The researchers found that *C. capitata* is highly amenable to homing-based gene drives. The *vasa* promoter showed the highest gene drive efficiency in both male and female germ lines in the *white-eye* targeting experiments, achieving super-Mendelian inheritance above 70% in most crosses involving transgenic females. Analysis of eye color phenotypes in the offspring correlated well with Cas9 activity and maternal deposition of Cas9. The gene drive targeting the *Cctra* gene showed high homing rates in males and unexpectedly led to male-biased progeny due to somatic Cas9 activity and sex conversion of females. Although most XX individuals carrying the *tra* drive were infertile intersexes, a fraction were converted into fertile XX males. The dual-gRNA construct targeting both *white-eye* and *Cctra* showed efficient gene drive transmission and a strong male bias in the progeny of transgenic mothers, suggesting a potent maternal effect. Importantly, there was no significant difference in fertility between transgenic and wild-type flies. Modeling of a sterilising sex conversion (SSC) strategy indicated enhanced resistance tolerance compared to traditional gene drive approaches, due to its synergistic targeting of females via sex conversion and female sterility, delaying counterselection.

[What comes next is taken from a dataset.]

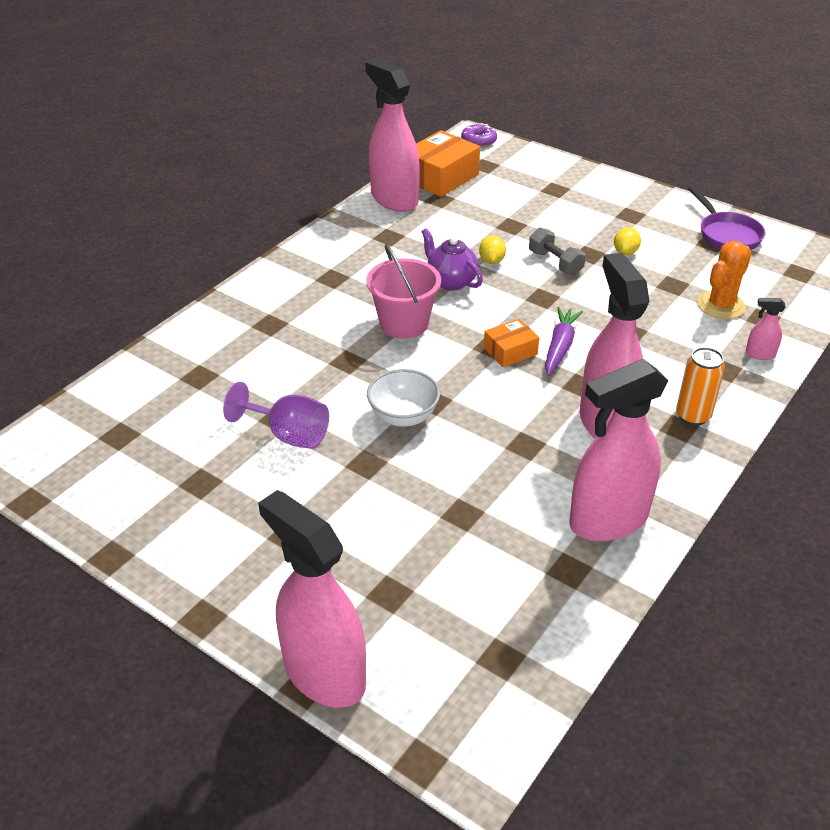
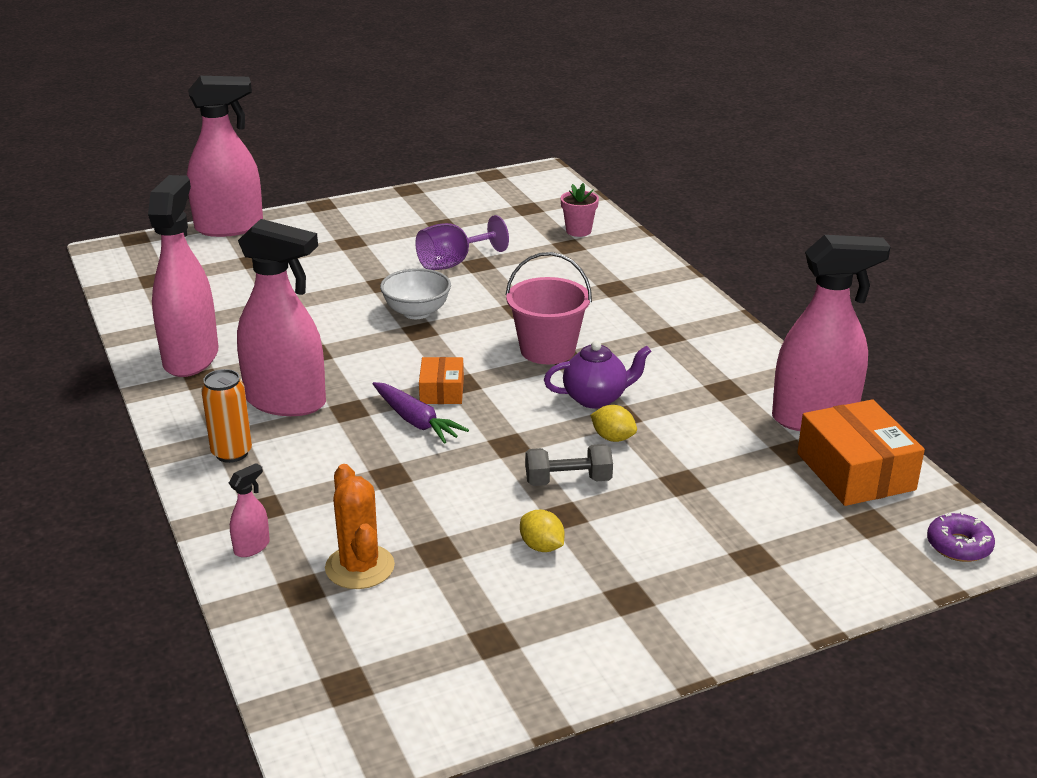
camera: 120 degrees right, 10 degrees down
(160, 381) = (578, 231): none -> pink flower pot
(727, 234) = (499, 668): purple pan -> none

The study's findings demonstrate the feasibility of using gene drives to control medfly populations. The high efficiency of homing observed, particularly with the *vasa* promoter, suggests that this approach is viable and can be optimized further with improved regulatory elements. The successful generation of a gene drive targeting *Cctra* demonstrates the potential of sex conversion as a population control strategy. The unexpected male bias observed in the progeny of *tra* drive males highlights the importance of considering somatic Cas9 activity. The dual-gRNA construct, and particularly the modeling results, suggest a potentially robust and highly effective strategy for population suppression even in the presence of resistance alleles by co-targeting female fertility and *transformer* function. The lack of negative effects on fecundity and fertility further supports the environmental friendliness of this approach. Future research could focus on optimizing the SSC strategy for increased effectiveness and exploring potential field applications.

This research successfully established homing gene drives in the medfly, showcasing the potential of this technology for agricultural pest control. The demonstration of sex conversion via targeting the *transformer* gene offers a novel strategy. The modeling strongly supports the sterilising sex conversion (SSC) strategy as a highly effective, robust method for population suppression, even in the face of resistance. This approach offers a promising, environmentally friendly and economically viable alternative to traditional pest management strategies. Future work should involve optimizing the gene drives for field deployment, conducting risk assessments, and addressing any ethical considerations.

The study primarily focused on laboratory experiments. While the modeling provided insights into the potential of the SSC strategy, further research is needed to validate these findings in field settings. The somatic activity of Cas9, while contributing to sex conversion, also led to the generation of infertile intersex individuals, potentially affecting the overall efficiency of the *tra* drive. The study did not directly address the long-term evolutionary dynamics of the gene drive system in a natural environment.